Saturday, March 21, 2009

Sin, Redemption and BSG

Geek/Spoiler Alert--Presumes Knowledge of/Interest In BSG's Series Finale, Daybreak

Now that Battlestar Galactica has ended its run, I want to make a confession: I identify with Gaius Baltar, and have as long as the show has been on air. Baltar's panic, his desire to survive, his struggles to do the right thing, if he could figure out just what that would be--I have to admit, these aspects of the character speak to me. On the rare occasions when I've been in physical peril, I've had to force myself to act. And, oh, how James Callis cpatures those wonderful words of St. Paul, "for the good I would do, I do not, but the evil I would not do, that I do." (Not to mention--and Baltar never mentions the concept--St. Augustine's famous, "God, give me chastity, but not yet." )

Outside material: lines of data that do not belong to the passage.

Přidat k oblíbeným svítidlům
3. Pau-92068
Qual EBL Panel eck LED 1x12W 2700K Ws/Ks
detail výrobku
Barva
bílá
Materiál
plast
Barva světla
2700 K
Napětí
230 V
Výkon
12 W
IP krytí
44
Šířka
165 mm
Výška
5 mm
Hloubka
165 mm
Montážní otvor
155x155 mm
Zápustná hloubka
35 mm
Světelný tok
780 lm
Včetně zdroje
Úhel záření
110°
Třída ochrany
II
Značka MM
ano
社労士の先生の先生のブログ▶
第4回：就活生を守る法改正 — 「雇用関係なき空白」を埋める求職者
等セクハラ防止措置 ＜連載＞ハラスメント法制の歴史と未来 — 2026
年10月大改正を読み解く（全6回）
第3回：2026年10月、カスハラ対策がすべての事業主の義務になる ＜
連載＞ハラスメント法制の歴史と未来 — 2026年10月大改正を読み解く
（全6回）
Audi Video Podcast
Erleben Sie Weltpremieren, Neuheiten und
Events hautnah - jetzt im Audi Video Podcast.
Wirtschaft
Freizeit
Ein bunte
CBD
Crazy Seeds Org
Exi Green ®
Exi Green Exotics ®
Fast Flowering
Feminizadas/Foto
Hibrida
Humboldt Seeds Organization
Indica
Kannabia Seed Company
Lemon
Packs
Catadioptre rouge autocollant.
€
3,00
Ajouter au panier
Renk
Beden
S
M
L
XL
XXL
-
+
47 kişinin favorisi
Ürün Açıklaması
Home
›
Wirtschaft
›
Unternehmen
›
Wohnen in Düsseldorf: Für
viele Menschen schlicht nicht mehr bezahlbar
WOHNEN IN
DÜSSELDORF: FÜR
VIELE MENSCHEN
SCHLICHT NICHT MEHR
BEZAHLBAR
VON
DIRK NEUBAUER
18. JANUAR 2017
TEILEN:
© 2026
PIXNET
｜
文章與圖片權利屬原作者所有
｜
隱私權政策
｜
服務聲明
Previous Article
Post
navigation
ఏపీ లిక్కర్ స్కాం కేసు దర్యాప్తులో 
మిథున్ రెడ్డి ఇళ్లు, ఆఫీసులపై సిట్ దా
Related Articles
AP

So I for one was delighted with the depiction over the course of the series, with the character arc in which Baltar slowly sought redemption. For me, the process began with Baltar's appalled reaction to the abuse of a Cylon Prisoner (the Number 6 named Gina) and his slow learning of empathy. In the last half season, his empathy steadily grows, and we see Baltar acting unselfishly (enjoying giving away food in Dogstown, keeping watch with the doomed Felix Gaeta before his execution, and attending his execution so that there would be someone as a witness for Gaeta). In the finale, Baltar, though frightened, plays his part. And it's he that gets Brother Cavil to the place where he wants to stop the fighting, although Tigh provides the incentive that rationalist Cavil needs to call it a day. And, finally, Baltar learns how to love Caprica 6, and to be worthy of her love--by being what he ran away from, a farmer. He has come home to his true self.

I summarize this because Baltar seems to me a marvellous Everyman. Oh, he has scientific genius, of course, and can't attend a bris without a harem springing up for him. But Baltar goes on what Christopher Bryant termed the Journey to the Center. At the end of things he could be thought to have come full circle, but that's not so, in fact. Baltar can be a farmer, now, not because he's lost everything, but because, by becoming willing to give his life for a higher purpose, he has regained it.